With that tragic history of American government oppression in mind, visiting the Manzanar National Historic Site near Independence, California, in August 2010 was a poignant experience. I saw the remaining tiny barracks where families had to live, as well as a guard tower that prevented them from leaving without permission. Most heart-wrenching of all, as I thought of my friend’s relatives, was the cemetery, in the center of which stood an obelisk memorializing the 146 people who died at Manzanar.
In the United States of America, the land of the free and the home of the brave, such an abomination as Manzanar shouldn’t exist. With the passage of time, most Americans have realized the internment of ethnic Japanese in concentration camps was a grave moral crime.
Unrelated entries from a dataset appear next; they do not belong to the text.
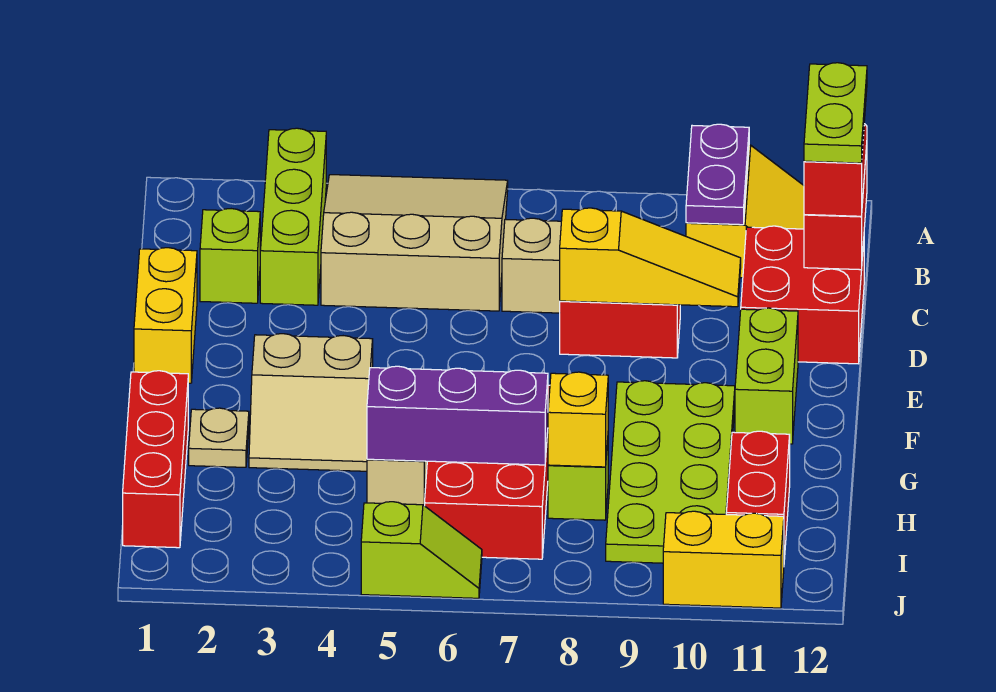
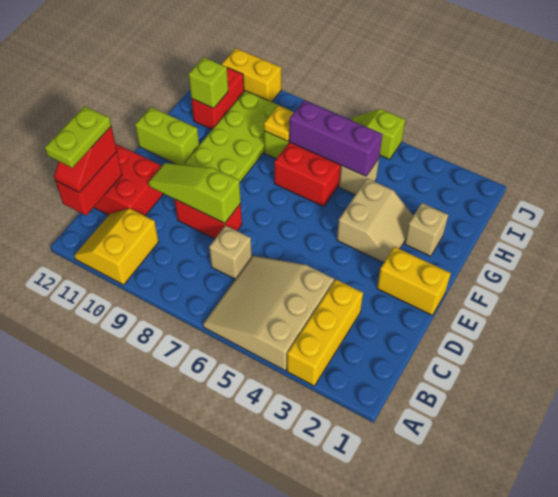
lime 1x3 brick [260,128,326,305] -> yellow 1x3 brick [287,279,363,386]
tan 3x3 slope [321,175,508,311] -> tan 3x3 slope turned to [203,256,334,371]
purple 1x2 plate [686,124,749,225] -> none
lime 1x1 brick [200,209,261,303] -> lime 1x1 brick moved to [189,57,228,108]
yellow 1x2 brick [134,248,197,383] -> yellow 1x2 brick turned to [377,247,451,315]
yellow 1x3 slope [560,208,741,307] -> lime 1x3 slope [148,163,241,223]
lime 1x2 brick [735,308,798,444] -> lime 1x2 brick turned to [135,107,199,165]
tan 2x2 slope [249,334,373,471] -> tan 2x2 slope turned to [337,179,413,263]
red 1x3 brick [123,371,188,548] -> none
tan 1x1 plate [189,408,249,467] -> tan 1x1 brick [405,203,448,256]
yellow 1x1 brick [548,372,608,467] -> yellow 1x1 plate [264,105,294,141]

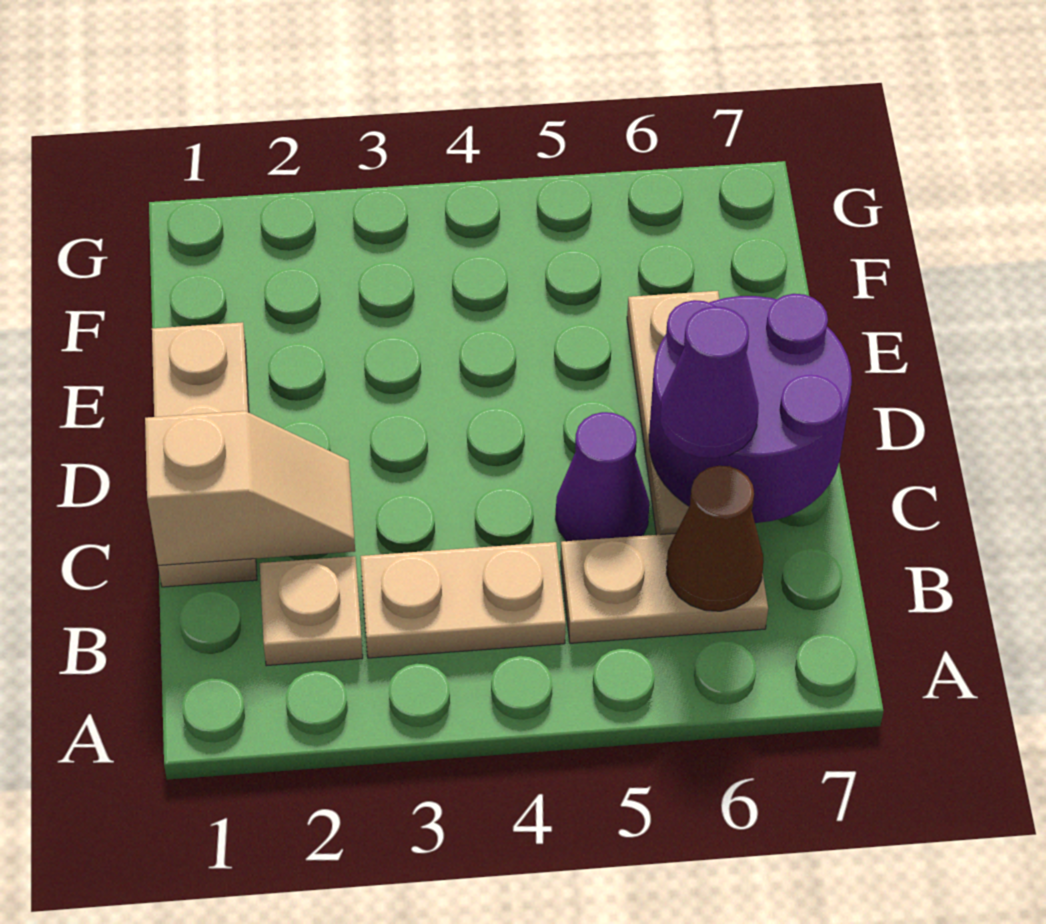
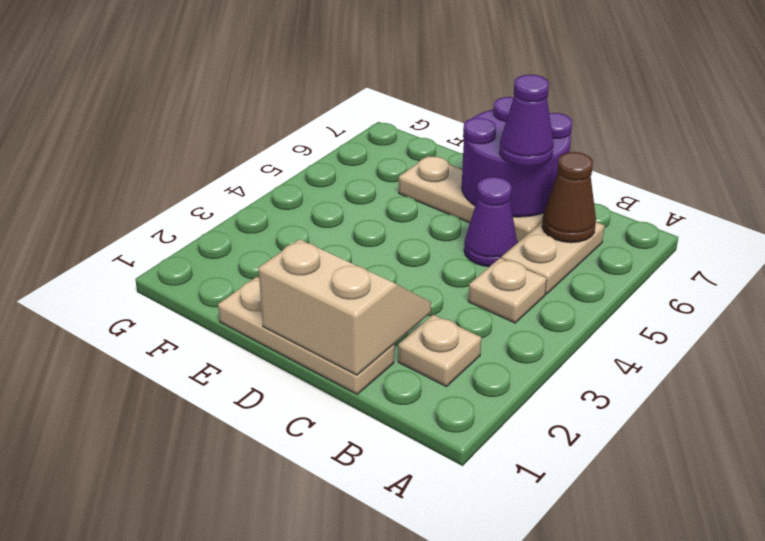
tan 1x2 plate [361,542,566,658] -> tan 1x1 plate [468,258,547,323]
tan 1x2 slope [145,411,355,565] -> tan 2x2 slope [258,239,431,375]

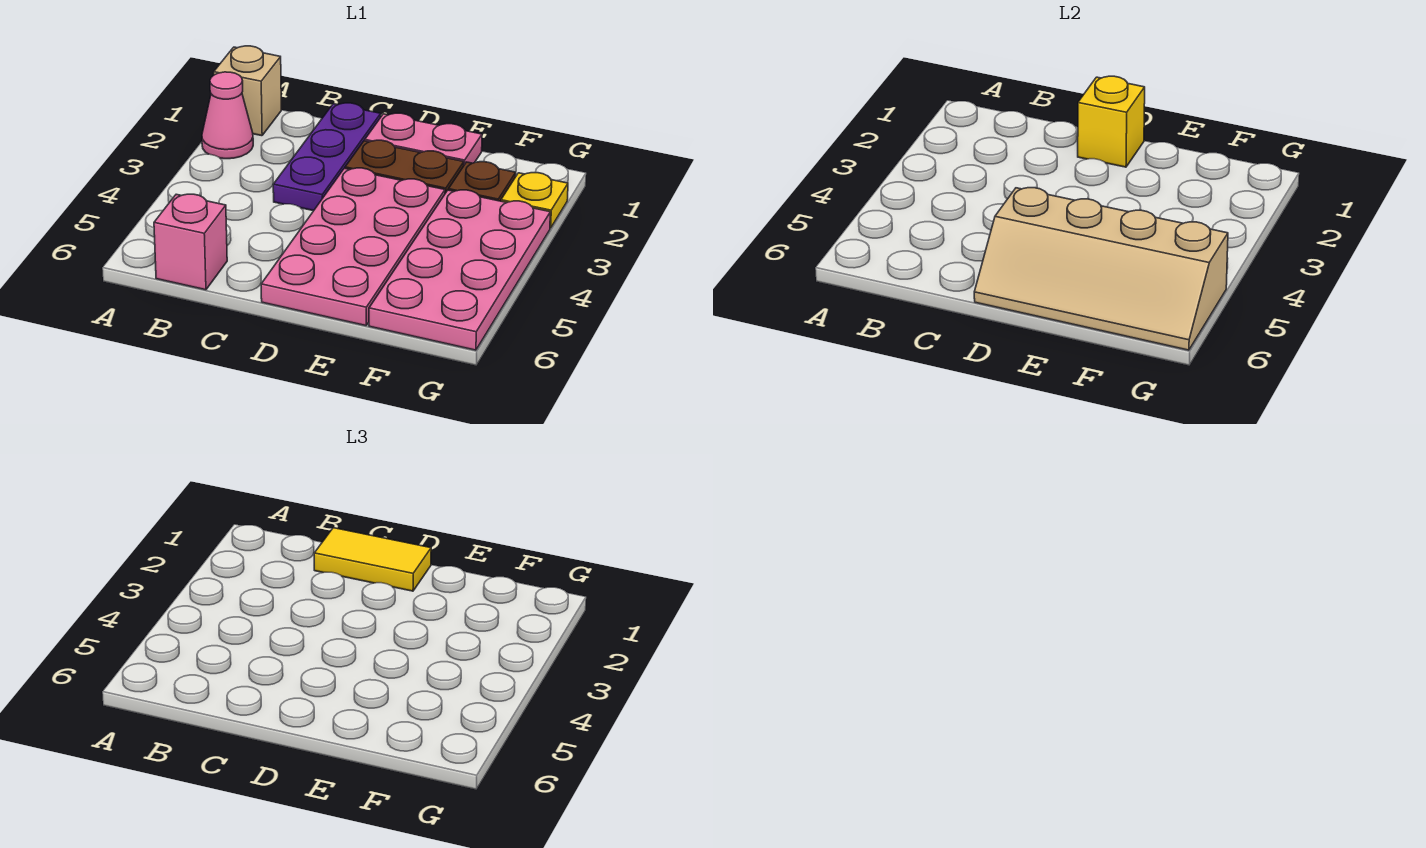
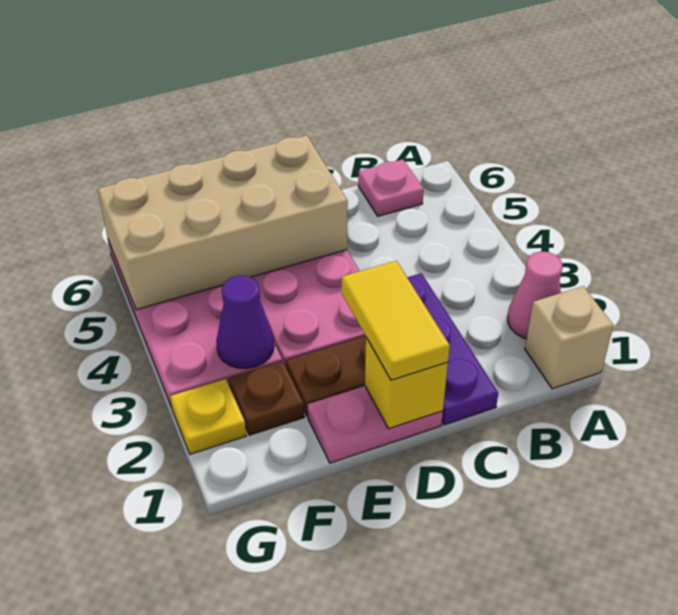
pink 1x1 brick [154,194,227,290] -> pink 1x1 plate [358,159,424,216]
yellow 1x2 tile [314,528,431,591] -> yellow 1x2 tile turned to [342,261,450,380]
tan 2x4 slope [974,188,1228,350] -> tan 2x4 brick [98,135,348,310]
none -> purple 1x1 cone [216,276,274,369]

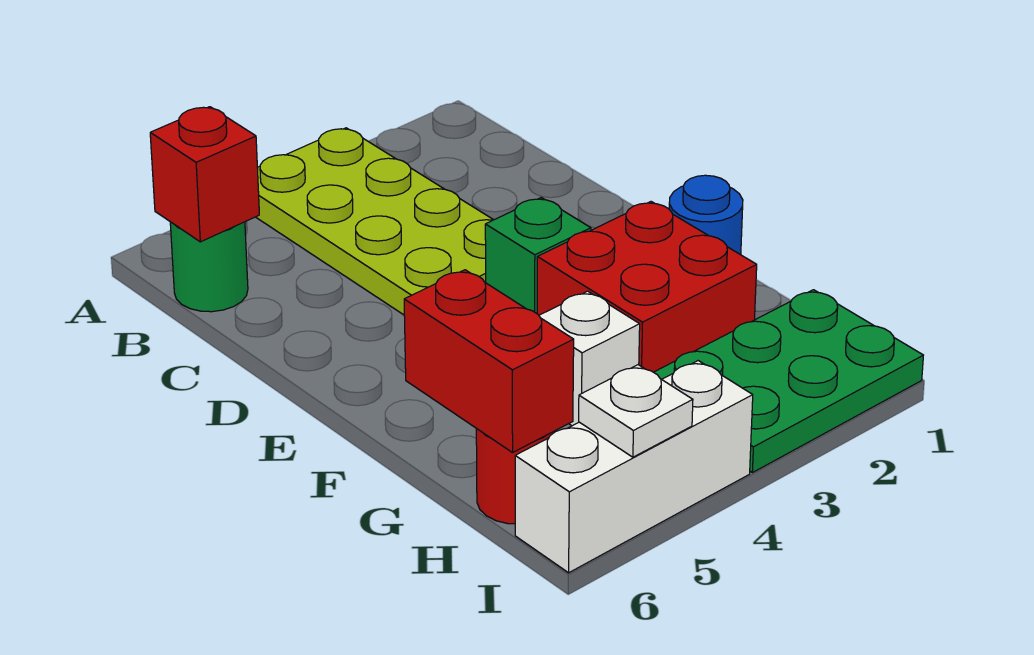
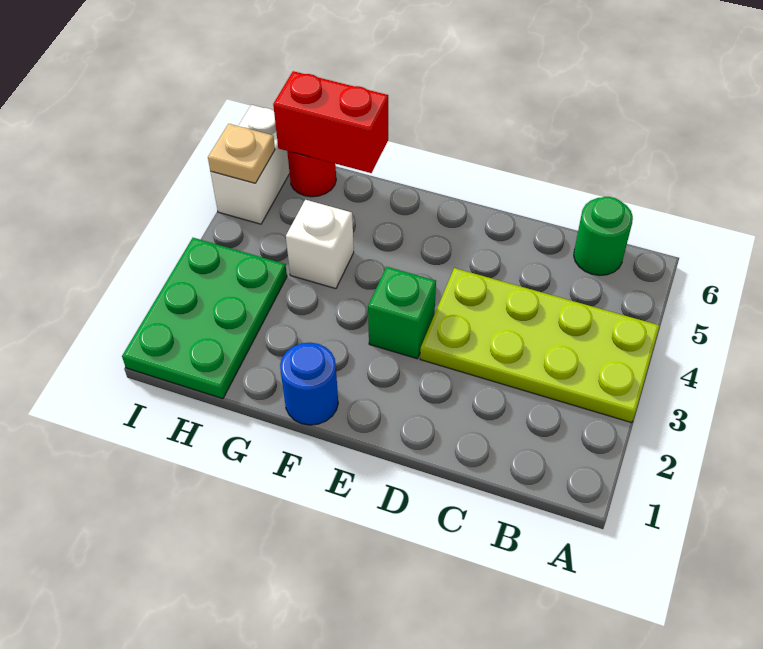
red 1x1 brick [150,107,259,242] -> none
red 2x2 brick [537,202,757,372] -> none
white 1x3 brick [515,361,753,573] -> white 1x2 brick [211,105,290,224]
white 1x1 plate [579,365,693,457] -> tan 1x1 plate [208,124,275,183]

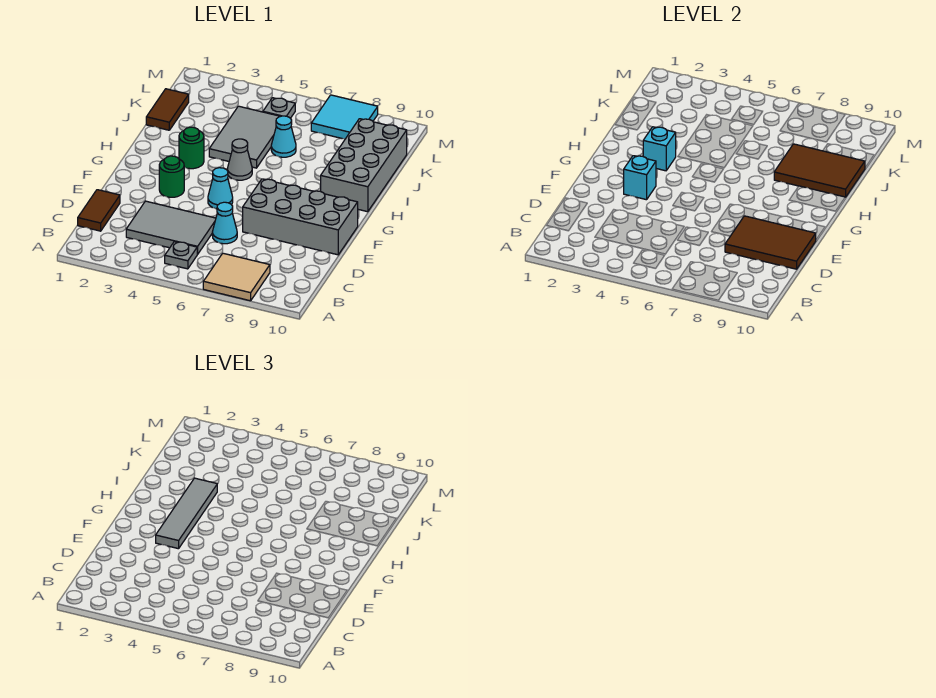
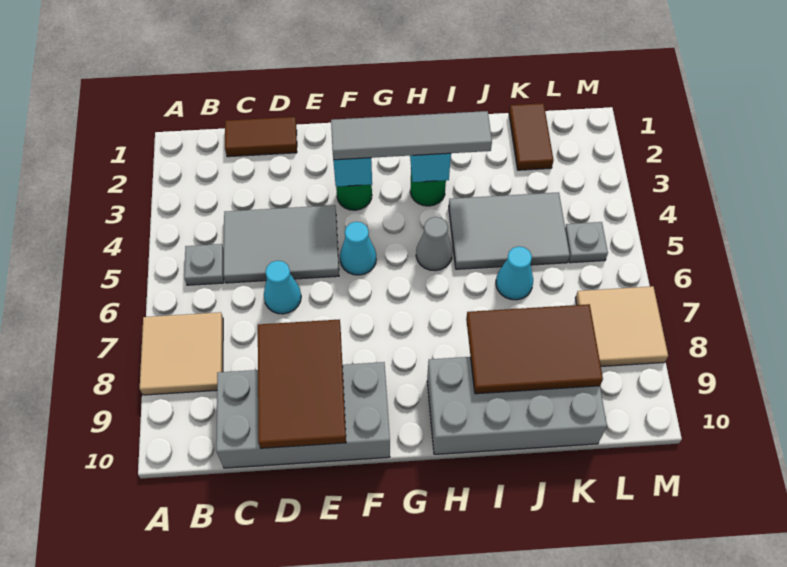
grey 2x3 tile [126,201,216,254] -> grey 2x3 tile turned to [224,205,339,283]
grey 2x4 brick [243,179,358,255] -> grey 2x4 brick turned to [216,362,390,468]
brown 2x3 tile [774,144,865,197] -> brown 2x3 tile turned to [466,304,603,394]
brown 1x2 tile [146,89,189,130] -> brown 1x2 tile turned to [509,103,553,170]
cyan 2x2 tile [311,95,378,139] -> tan 2x2 tile [575,286,668,366]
And yet, in the modern era…
The federal government asks American citizens to register their ethnicity in the census—the constitutional purpose of which is to count the number of voters in a given area for the drawing of electoral districts, not to help the government keep tabs on citizens’ ancestries. As we have seen, the American government rounding up innocent people just because of their ethnic heritage isn’t a paranoid delusion but accepted history. It can happen here; it has happened here.
Many Americans seem to hold all Muslims collectively guilty, or at least suspicious, for the attacks of September 11, 2001. This has been implicit in the hysteria over the “Ground Zero Mosque” (which was never to be either at Ground Zero or a mosque). The furor makes no sense except in the context of suspecting all Muslims because of 9/11. This evokes what in the 1940’s Lieutenant General John L. DeWitt told Congress in support of Japanese internment:
They are a dangerous element. There is no way to determine their loyalty… It makes no difference whether he is an American citizen, he is still a Japanese. American citizenship does not necessarily determine loyalty… But we must worry about the Japanese all the time until he is wiped off the map.
We should pause to remember where such bigotry leads: to monstrous places like Manzanar.